How to improve my kernel execution time? memory bound; occupancy; maxrregcount; cubin; math function

In order to improve my kernel execution time I need to improve the occupancy, since my kernel is absolutely global memory bounded!
To improve multiprocessor occupancy, I need to decrease the number of registers used.
I’m using 8*mps blocks (mps=4 for my 9600M GT) and 128 threads per block (using 256 makes no difference).
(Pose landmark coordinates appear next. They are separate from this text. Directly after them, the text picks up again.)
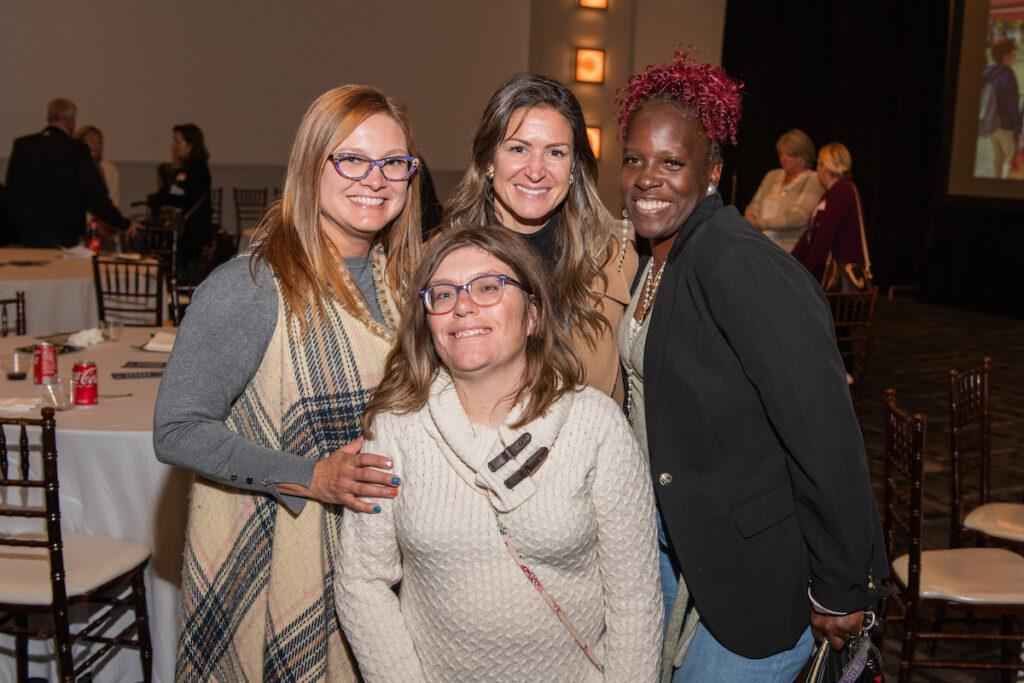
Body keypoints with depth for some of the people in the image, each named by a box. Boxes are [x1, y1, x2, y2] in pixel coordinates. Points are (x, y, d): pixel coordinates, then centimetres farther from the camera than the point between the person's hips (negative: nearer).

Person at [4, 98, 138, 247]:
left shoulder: (21, 145, 4)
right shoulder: (77, 150, -10)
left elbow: (10, 189, 10)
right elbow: (95, 194, -11)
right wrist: (124, 224, -1)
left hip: (27, 234, 4)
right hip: (62, 237, -4)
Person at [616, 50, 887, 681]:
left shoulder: (742, 268, -25)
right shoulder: (654, 257, 2)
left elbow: (826, 435, -25)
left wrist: (843, 592, -19)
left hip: (758, 573, -8)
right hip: (670, 539, 8)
I tried to start by: compiling my code with --cubin, but I get an error message:
“more than one compilation phase specified”
So I can’t use decuda to see what’s going on, since it needs a .cubin file.
How do I fix this?

Then I tried to decrease the number of registers used by: instead of passing 10 arguments to my kernel, I could pass one pointer to a data structure in global memory, have my first thread of each block to copy parameters from global to shmem, and take advantage of the shmem broadcast capability. Surprisingly my kernel started using lots of more registers.
Is there any explanation for this?

I tried using --maxrregcount 10, but results got worse.

Give the fact that all my global memory accesses are coalesced, are there any advantages in using texture memory?
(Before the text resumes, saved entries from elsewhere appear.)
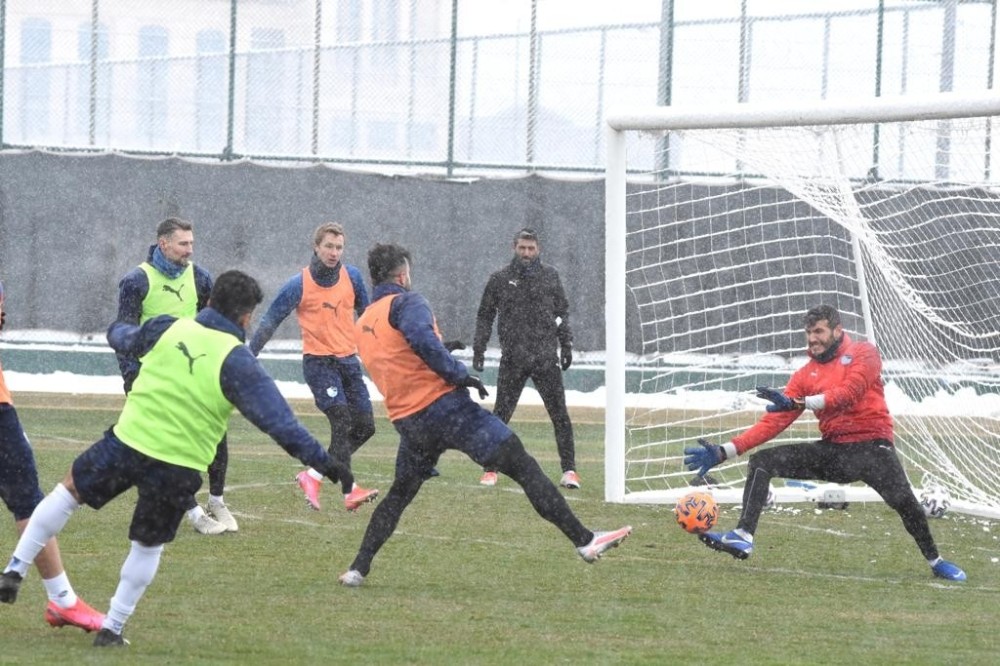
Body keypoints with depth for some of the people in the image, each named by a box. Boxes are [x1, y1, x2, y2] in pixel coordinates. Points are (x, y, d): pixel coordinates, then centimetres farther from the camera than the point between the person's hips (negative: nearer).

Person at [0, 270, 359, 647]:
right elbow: (277, 418, -14)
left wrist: (117, 329, 48)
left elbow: (124, 338, 23)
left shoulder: (167, 329, 0)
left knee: (69, 491, 23)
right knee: (148, 547, 17)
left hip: (127, 442, 1)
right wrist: (320, 460, -10)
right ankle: (112, 629, 22)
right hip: (180, 468, -1)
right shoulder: (236, 361, -9)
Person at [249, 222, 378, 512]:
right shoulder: (299, 285, -9)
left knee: (365, 427, 2)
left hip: (348, 359, 5)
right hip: (318, 360, -5)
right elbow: (269, 322, -5)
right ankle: (349, 491, -19)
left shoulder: (352, 277, 3)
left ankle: (313, 475, 13)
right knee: (341, 420, -20)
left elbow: (366, 313, 19)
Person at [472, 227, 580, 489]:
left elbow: (562, 312, 14)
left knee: (559, 414, -3)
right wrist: (478, 349, 3)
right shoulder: (500, 280, 4)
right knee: (501, 415, 1)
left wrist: (566, 345, 8)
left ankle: (569, 470, -1)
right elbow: (485, 317, 10)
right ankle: (491, 469, 9)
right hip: (513, 358, 0)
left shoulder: (550, 276, 7)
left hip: (546, 357, 0)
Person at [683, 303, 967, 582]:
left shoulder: (863, 354, 0)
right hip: (832, 451, 5)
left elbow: (848, 393, -18)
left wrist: (800, 403, -30)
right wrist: (725, 451, -2)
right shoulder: (805, 375, 13)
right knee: (761, 462, -8)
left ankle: (935, 561, -6)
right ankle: (743, 537, -20)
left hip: (870, 444, -5)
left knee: (902, 499, -28)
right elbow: (774, 421, 7)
My kernel is pretty much about calculating offsets and accessing glmem, one of the few “payload” operations is this:
(x_glmem - y_shmem) * (x_glmem - y_shmem)
Are there any cuda math function or strategies for improving this operation?
For example I tried __mul24 which is supposed to be faster, but that didn’t make any difference.
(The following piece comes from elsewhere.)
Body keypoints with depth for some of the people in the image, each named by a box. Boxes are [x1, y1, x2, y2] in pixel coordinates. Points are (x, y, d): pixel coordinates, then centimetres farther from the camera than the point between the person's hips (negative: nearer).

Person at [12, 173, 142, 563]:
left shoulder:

After some hammering, I went from 16 registers to 13, but I need to be at 10 to have an occupancy of 100%.

UPDATE (while writing this):
I just tried using again --maxrregcount 10 and this time my kernel did in fact got faster (when I had 16 register and tried this, times got worse)! Occupancy jumped from 66% to 100% and execution times improved proportionally.
All my global accesses are coalesced, but I now have local memory accesses =(
Cuda profile warp_serialize is at 0. I have lots of branching, but divergent branchs are only about 0.03%.